CARACAS, Venezuela, Sept. 14 (UPI) -- Speculation over President Hugo Chavez's future health is dividing Venezuelans three ways as the momentum for Oct. 7 election builds up.
Some want him out, others want his presidency to continue no matter for how long and still others are wavering in their loyalty as they fear his early death from cancer.
Chavez, 58, looked healthier than for many months when he reappeared to harangue the populace on his campaign trail. He also resumed his signature rite of speaking for several hours at a stretch on any number of issues.
The rhetoric flows in familiar directions but the nation remains in the dark about key questions about his health: what cancer, where, how serious?
Chavez declared himself "completely cured" when he announced in July his candidacy for a fourth term of office. He came to power in 1999 and survived several reported power wrangles and, lately, repeated surgical procedures and chemotherapy in Cuba.
Fidel Castro's reported full recovery from cancer drew Chavez to Cuban doctors and, so far, the going has been good. But, unlike previous political campaigns, Chavez this year is facing a younger, serious opponent in Henrique Capriles, 40, who has taken to using Chavez's populist techniques to convey the message of -- same difference.
While Chavez punctuates his political campaign with noticeably longer periods of rest and recuperation, possibly to let medication work, Capriles is energetically taking his message to the large majority of impoverished Venezuelans who have always been the core of popular support for the president.

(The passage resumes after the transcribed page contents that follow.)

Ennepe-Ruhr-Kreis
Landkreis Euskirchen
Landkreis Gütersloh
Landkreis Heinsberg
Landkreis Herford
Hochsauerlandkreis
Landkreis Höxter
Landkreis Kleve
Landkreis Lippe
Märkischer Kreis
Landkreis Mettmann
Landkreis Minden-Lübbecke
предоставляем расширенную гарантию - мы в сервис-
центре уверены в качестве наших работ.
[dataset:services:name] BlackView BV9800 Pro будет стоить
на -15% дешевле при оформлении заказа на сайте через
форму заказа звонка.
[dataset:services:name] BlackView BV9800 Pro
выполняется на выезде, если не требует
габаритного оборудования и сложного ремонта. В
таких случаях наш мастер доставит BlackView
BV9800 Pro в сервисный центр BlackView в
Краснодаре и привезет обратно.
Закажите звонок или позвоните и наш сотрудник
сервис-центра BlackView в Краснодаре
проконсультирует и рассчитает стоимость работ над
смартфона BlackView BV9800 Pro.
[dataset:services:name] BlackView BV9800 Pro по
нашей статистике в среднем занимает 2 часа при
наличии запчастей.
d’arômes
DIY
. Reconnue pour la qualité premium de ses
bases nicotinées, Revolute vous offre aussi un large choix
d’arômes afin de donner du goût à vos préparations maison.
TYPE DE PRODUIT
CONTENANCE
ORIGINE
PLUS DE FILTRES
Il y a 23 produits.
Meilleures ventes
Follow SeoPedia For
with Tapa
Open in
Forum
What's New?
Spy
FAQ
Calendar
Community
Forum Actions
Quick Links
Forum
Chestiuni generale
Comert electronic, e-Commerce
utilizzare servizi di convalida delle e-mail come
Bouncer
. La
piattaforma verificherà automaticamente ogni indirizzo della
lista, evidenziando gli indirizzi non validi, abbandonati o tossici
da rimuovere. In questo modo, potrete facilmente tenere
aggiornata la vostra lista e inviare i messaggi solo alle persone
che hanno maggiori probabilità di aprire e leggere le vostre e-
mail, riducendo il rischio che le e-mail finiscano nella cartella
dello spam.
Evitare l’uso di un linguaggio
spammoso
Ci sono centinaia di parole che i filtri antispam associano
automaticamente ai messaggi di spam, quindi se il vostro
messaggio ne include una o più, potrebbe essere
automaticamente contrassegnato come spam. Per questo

However, Capriles has also been able to tell his audiences Chavez's Bolivarian revolution hasn't delivered on promises. Venezuela has been in recession for a third year running, only just emerging from the combined effect of drought, water and electricity shortages.
The oil-fueled subsidies of the revolutionary administration haven't protected Venezuelans, Capriles is saying, from a chronic runaway inflation, organized crime and drug-related violence and unemployment.

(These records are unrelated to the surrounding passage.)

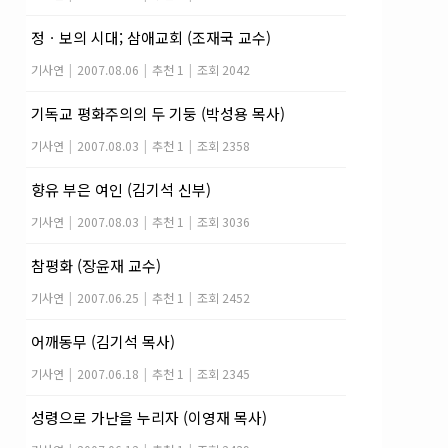
정ㆍ보의 시대; 삼애교회 (조재국 교수)
기사연
|
2007.08.06
|
추천 1
|
조회 2042
기독교 평화주의의 두 기둥 (박성용 목사)
기사연
|
2007.08.03
|
추천 1
|
조회 2358
향유 부은 여인 (김기석 신부)
기사연
|
2007.08.03
|
추천 1
|
조회 3036
참평화 (장윤재 교수)
기사연
|
2007.06.25
|
추천 1
|
조회 2452
어깨동무 (김기석 목사)
기사연
|
2007.06.18
|
추천 1
|
조회 2345
성령으로 가난을 누리자 (이영재 목사)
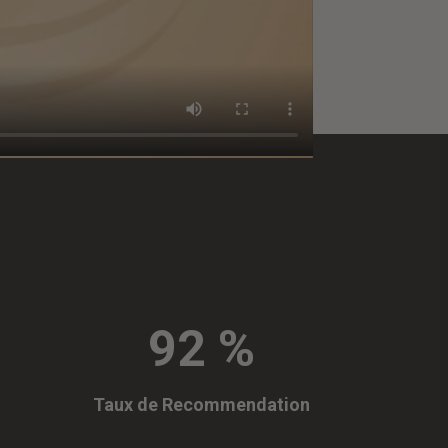
92
%
Taux de Recommendation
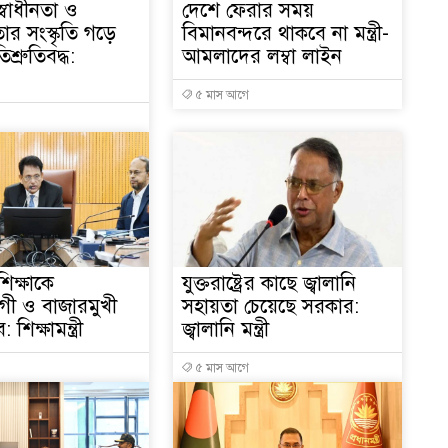
স্বাধীনতা ও
দেশে ফেরার সময়
১
র সংস্কৃতি গড়ে
বিমানবন্দরে থাকবে না মন্ত্রী-
িশ্রুতিবদ্ধ:
আমলাদের লম্বা লাইন
৫ মাস আগে
১
ক্
১
িক্ষাকে
যুক্তরাষ্ট্রের কাছে জ্বালানি
গী ও বাজারমুখী
সহায়তা চেয়েছে সরকার:
শিক্ষামন্ত্রী
জ্বালানি মন্ত্রী
১
৫ মাস আগে
১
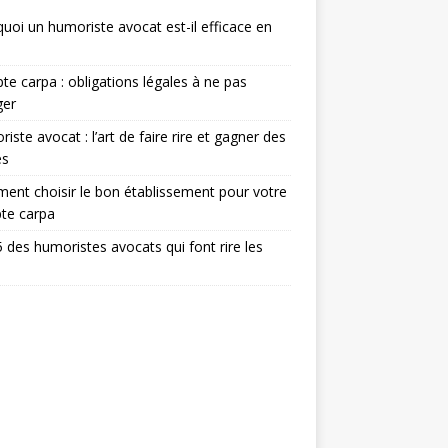
uoi un humoriste avocat est-il efficace en
e carpa : obligations légales à ne pas
ger
iste avocat : l’art de faire rire et gagner des
ès
nt choisir le bon établissement pour votre
te carpa
 des humoristes avocats qui font rire les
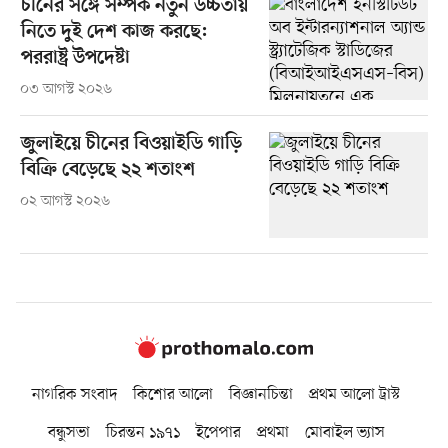
চীনের সঙ্গে সম্পর্ক নতুন উচ্চতায়
নিতে দুই দেশ কাজ করছে:
পররাষ্ট্র উপদেষ্টা
০৩ আগস্ট ২০২৬
জুলাইয়ে চীনের বিওয়াইডি গাড়ি
বিক্রি বেড়েছে ২২ শতাংশ
০২ আগস্ট ২০২৬
নাগরিক সংবাদ
কিশোর আলো
বিজ্ঞানচিন্তা
প্রথম আলো ট্রাস্ট
বন্ধুসভা
চিরন্তন ১৯৭১
ইপেপার
প্রথমা
মোবাইল ভ্যাস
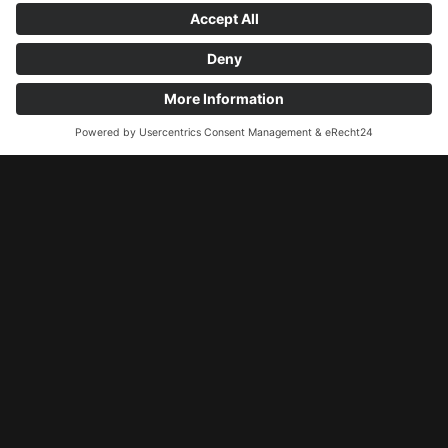
Restart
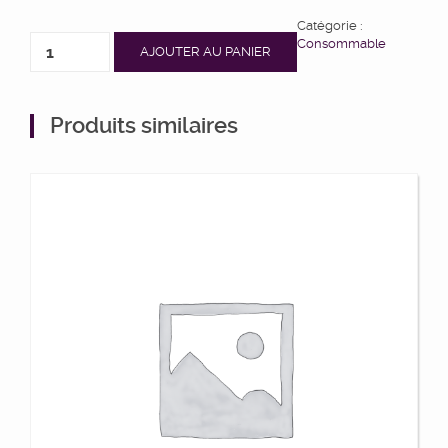
Catégorie :
Consommable
AJOUTER AU PANIER
Produits similaires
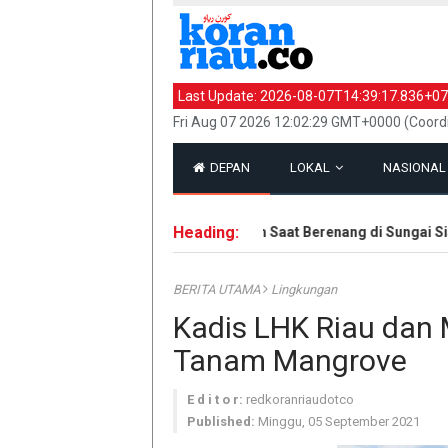
Last Update:
2026-08-07T14:39:17.836+07
Fri Aug 07 2026 12:02:29 GMT+0000 (Coord
DEPAN
LOKAL
NASIONA
Heading:
Jasad Remaja Tenggelam Saat Berenang di Sungai Siak 
BERITA UTAMA
Lingkungan
Kadis LHK Riau dan 
Tanam Mangrove
E d i t o r:
redkoranriaudotco
Published:
Minggu, 05 September 2021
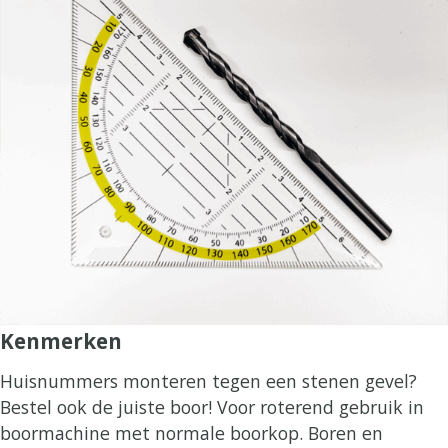
Kenmerken
Huisnummers monteren tegen een stenen gevel?
Bestel ook de juiste boor! Voor roterend gebruik in
boormachine met normale boorkop. Boren en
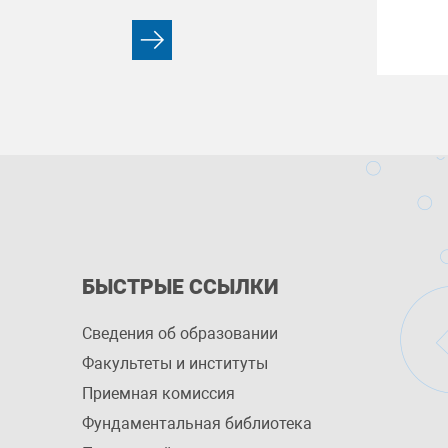
БЫСТРЫЕ ССЫЛКИ
Сведения об образовании
Факультеты и институты
Приемная комиссия
Фундаментальная библиотека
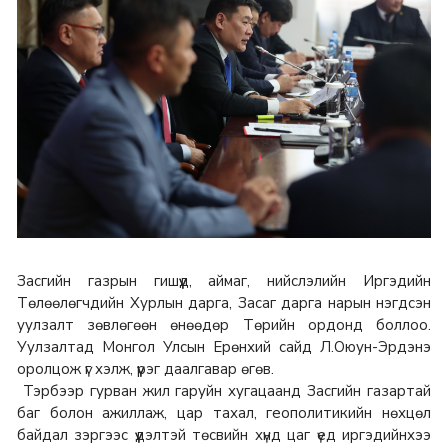
Засгийн газрын гишүүд, аймаг, нийслэлийн Иргэдийн
Төлөөлөгчдийн Хурлын дарга, Засаг дарга нарын нэгдсэн
уулзалт зөвлөгөөн өнөөдөр Төрийн ордонд боллоо.
Уулзалтад Монгол Улсын Ерөнхий сайд Л.Оюун-Эрдэнэ
оролцож үг хэлж, үүрэг даалгавар өгөв.
Тэрбээр гурван жил гаруйн хугацаанд Засгийн газартай
баг болон ажиллаж, цар тахал, геополитикийн нөхцөл
байдал зэргээс үүдэлтэй төсвийн хүнд цаг үед иргэдийнхээ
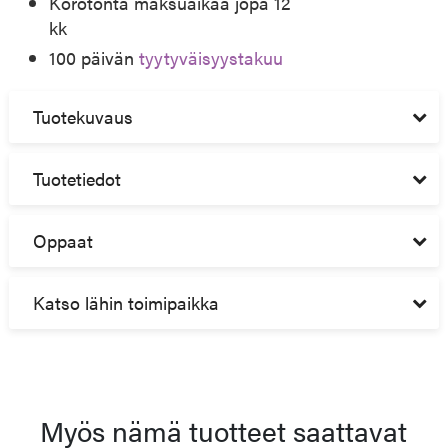
Korotonta maksuaikaa jopa 12
kk
100 päivän
tyytyväisyystakuu
Tuotekuvaus
Tuotetiedot
Oppaat
Katso lähin toimipaikka
Myös nämä tuotteet saattavat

He's also telling Chavez fans he won't dismantle socialism but manage it better than the incumbent has so far done.
As a result, data show that 25-30 percent of Venezuela's 19 million registered voters remain undecided about who to vote for.
Street protests and election-linked violence indicates tensions are running high, and divisions are appearing among the majority that until recently backed Chavez and responded to his rhetoric that the country's minority of rich and wealthy weren't to be trusted.
Chavez surprised many loyalists by announcing Venezuela's withdrawal from the American Convention on Human Rights. Harassed by endemic violence, Venezuelans weren't reassured by the president's gestural politics in the heat of the election campaign.
U.N. High Commissioner for Human Rights Navi Pillay urged Chavez to reconsider his decision to withdraw from the convention, warning it could set back efforts for human rights protection in Venezuela and the region as a whole.
Venezuela's decision signals its exit within a year from the Costa Rican Inter-American Court of Human Rights and Washington's Inter-American Commission on Human Rights.
Pillay said both institutions "have not only had an extraordinarily positive impact on human rights in the region but also served as pioneering examples which showed the rest of the world how vital and effective regional human rights bodies can be."
Chavez announced the decision in July after the Inter-American Court of Human Rights supported a Venezuelan, Raul Diaz, accused of participating in 2003 bombings of the Spanish Embassy and Colombian consulate in Caracas. Four people were injured in the attacks.
Diaz was sentenced to more than nine years in prison, but in 2010 he fled and sought asylum in the United States after a court allowed him out for work during certain hours. Diaz denies any role in the attacks but Chavez accused the court of "supporting terrorism" by siding with Diaz.